More signatures hit the table. Surprisingly, one of the heaviest is a delicate seaweed custard ferrying bone marrow, beef broth, a little pile of oscietra caviar and Tasmanian royal miyagi oyster. The dish – which is served in a hefty ceramic bowl by Blackheath artist Simon Reece alongside a hand-hewn spoon by Potts Point woodworker Ted O’Donnell – explains why it took three years to cook up the collab with Rogan. Ian Pagent and Jessica Shirvington of Bathers Pavilion have gone all in. No detail (or expense) has been spared.
L’Enclume’s moustachioed somm Valentin Mouillard shares drinks duty with Bathers' boss Tom Sykes, bouncing between Clare Valley riesling, junmai sake and artisanal kombucha.

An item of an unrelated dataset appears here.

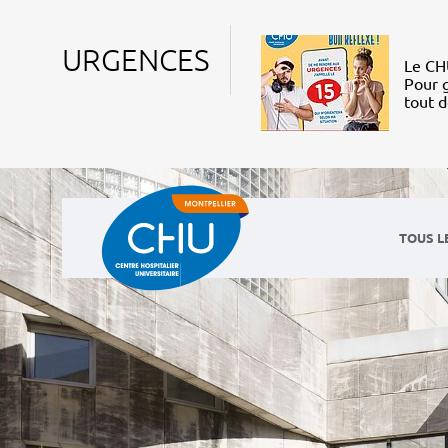
URGENCES
Le CHU
Pour g
tout 
TOUS L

After almost three hours of this, it’s safe to say I’m elegantly smashed. I stare into a medallion of pearly white rock cod in a foamy, umami-laced broth – and I swear to god the thing is staring right back at me.
After much slack-jawed ogling, it’s suddenly time for dessert. Enter the famous “anvil”, the restaurant’s namesake (L’Enclume means anvil in French) and the most hyped dish of the day. The waitstaff – who’ve been theatrically pouring things onto my plate all afternoon – do it one more time for the ’gram, tipping out a clear, spruce-infused syrup onto a puck of caramel mousse, miso and diced apple. I am no longer giving budget funeral. I think I’m dead.
Petits fours and coffee are on offer, but alas it’s now 5.30pm and this is Sydney, not Cumbria. The traffic on Military Road is catastrophic. Finally back home, I watch my dog hoover his dinner of organic turkey and flaxseed loaf, which is certainly worth more than the tuna I’ll be eating for lunch tomorrow. I feel weird about it. But you know what? At least we both ate well today.
L’Enclume’s residency at Bathers’ Pavilion ends on Sunday, August 20.